§ **REQUIRED ACTION**
Every line below that holds the word "Tennant" must be listed.

[[ INPUT MATERIAL open ]]

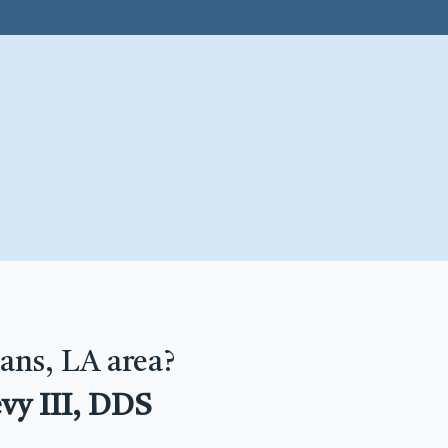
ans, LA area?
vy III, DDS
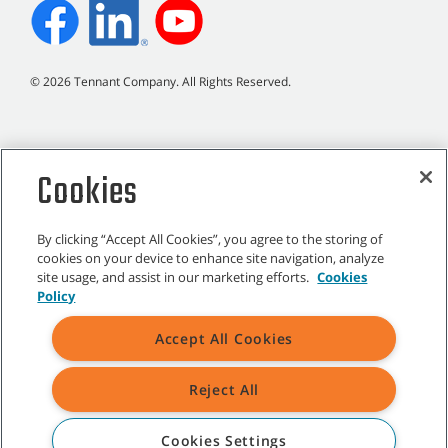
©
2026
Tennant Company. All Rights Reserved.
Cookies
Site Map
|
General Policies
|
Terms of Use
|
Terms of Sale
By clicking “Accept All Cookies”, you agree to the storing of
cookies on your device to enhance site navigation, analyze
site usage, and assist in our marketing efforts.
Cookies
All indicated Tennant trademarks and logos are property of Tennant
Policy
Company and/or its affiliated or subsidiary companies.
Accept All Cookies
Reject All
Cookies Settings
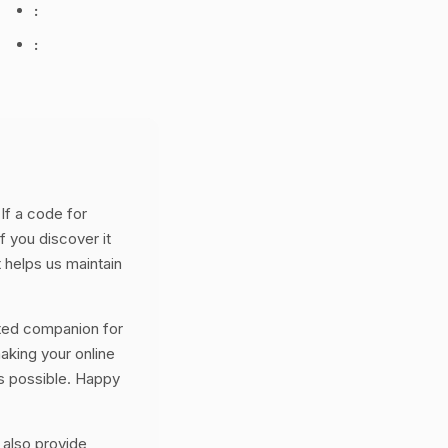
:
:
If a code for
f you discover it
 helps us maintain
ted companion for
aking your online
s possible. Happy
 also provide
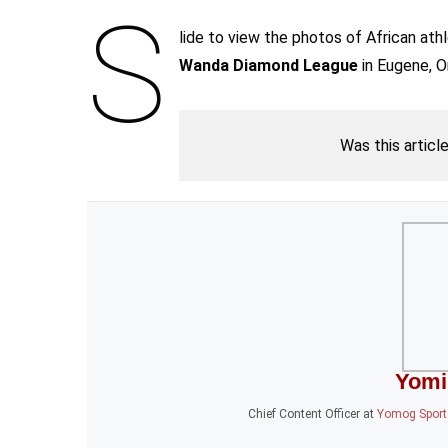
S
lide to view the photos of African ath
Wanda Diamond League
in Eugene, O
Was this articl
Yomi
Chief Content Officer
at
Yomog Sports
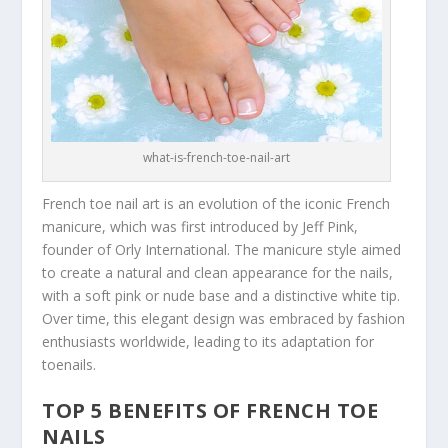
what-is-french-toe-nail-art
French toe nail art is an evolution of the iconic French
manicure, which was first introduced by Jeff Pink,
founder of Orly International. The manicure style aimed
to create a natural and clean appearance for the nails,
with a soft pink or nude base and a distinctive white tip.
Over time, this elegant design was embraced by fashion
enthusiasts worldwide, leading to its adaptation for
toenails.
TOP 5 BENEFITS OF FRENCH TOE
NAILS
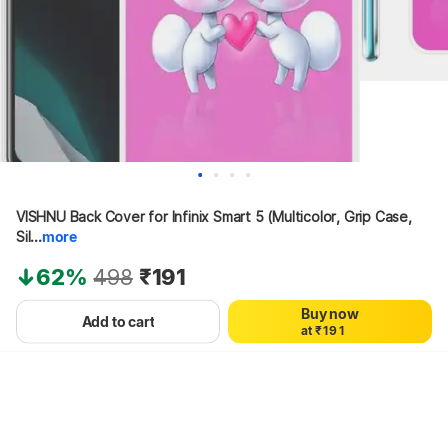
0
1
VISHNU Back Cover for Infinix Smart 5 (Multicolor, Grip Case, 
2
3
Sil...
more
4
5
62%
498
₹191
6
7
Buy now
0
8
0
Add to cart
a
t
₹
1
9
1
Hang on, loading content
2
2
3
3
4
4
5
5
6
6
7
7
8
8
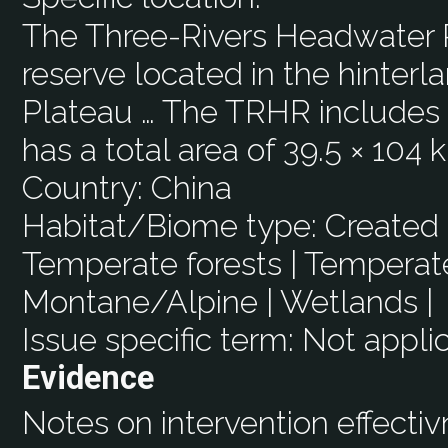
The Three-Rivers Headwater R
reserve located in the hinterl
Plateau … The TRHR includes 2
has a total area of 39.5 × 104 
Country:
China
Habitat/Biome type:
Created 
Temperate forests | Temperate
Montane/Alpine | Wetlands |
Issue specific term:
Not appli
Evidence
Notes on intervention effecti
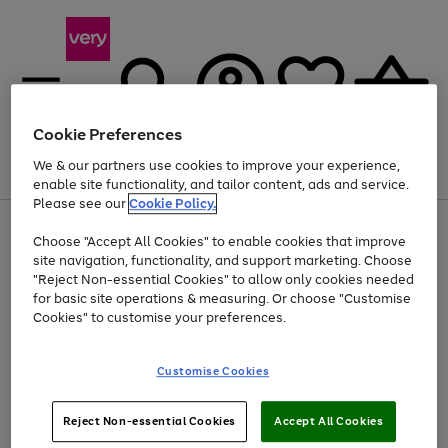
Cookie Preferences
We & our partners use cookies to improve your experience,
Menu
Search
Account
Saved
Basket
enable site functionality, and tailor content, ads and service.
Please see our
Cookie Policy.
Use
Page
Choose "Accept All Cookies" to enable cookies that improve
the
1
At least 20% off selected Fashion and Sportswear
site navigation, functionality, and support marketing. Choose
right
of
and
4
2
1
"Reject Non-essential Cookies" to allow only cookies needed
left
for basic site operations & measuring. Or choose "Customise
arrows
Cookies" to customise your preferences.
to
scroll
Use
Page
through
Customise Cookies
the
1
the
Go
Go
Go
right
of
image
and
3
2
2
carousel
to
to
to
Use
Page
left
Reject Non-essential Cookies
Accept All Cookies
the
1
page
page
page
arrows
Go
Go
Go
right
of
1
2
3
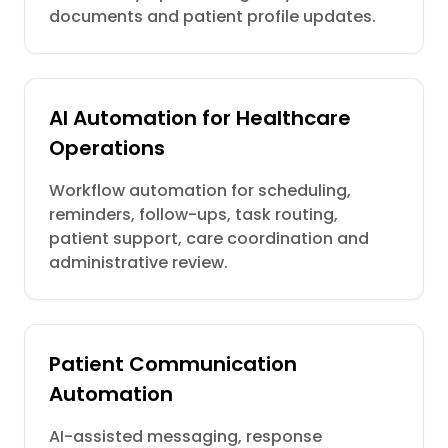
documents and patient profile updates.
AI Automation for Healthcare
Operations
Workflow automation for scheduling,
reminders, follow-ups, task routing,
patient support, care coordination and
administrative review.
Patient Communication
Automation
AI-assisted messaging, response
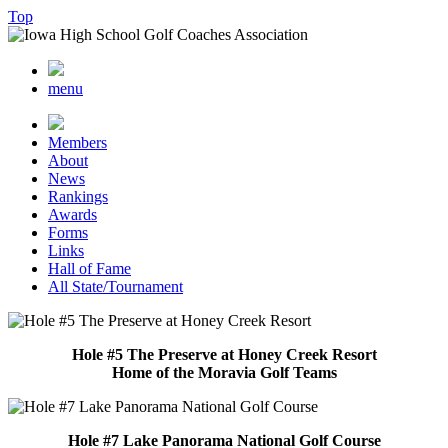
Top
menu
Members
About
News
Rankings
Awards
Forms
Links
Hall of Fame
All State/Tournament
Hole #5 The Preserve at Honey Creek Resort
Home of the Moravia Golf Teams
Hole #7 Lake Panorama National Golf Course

[[ INPUT MATERIAL closed ]]

§ **WRITTEN REPLY**
Tennant Company. All Rights Reserved.
All indicated Tennant trademarks and logos are property of Tennant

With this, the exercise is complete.